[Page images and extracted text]
################

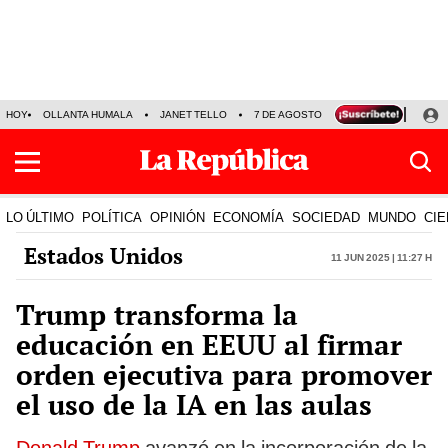
HOY
OLLANTA HUMALA
JANET TELLO
7 DE AGOSTO
TINKA RESULTADOS
LO ÚLTIMO
POLÍTICA
OPINIÓN
ECONOMÍA
SOCIEDAD
MUNDO
CIE
Estados Unidos
11 Jun 2025 | 11:27 h
Trump transforma la
educación en EEUU al firmar
orden ejecutiva para promover
el uso de la IA en las aulas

################

■ WHAT TO DO: Write out exactly those lines of the records above that lie from the one with "11 Jun 2025 | 11:27 h" through the last line, including both.

■ WRITTEN ANSWER:
11 Jun 2025 | 11:27 h
Trump transforma la
educación en EEUU al firmar
orden ejecutiva para promover
el uso de la IA en las aulas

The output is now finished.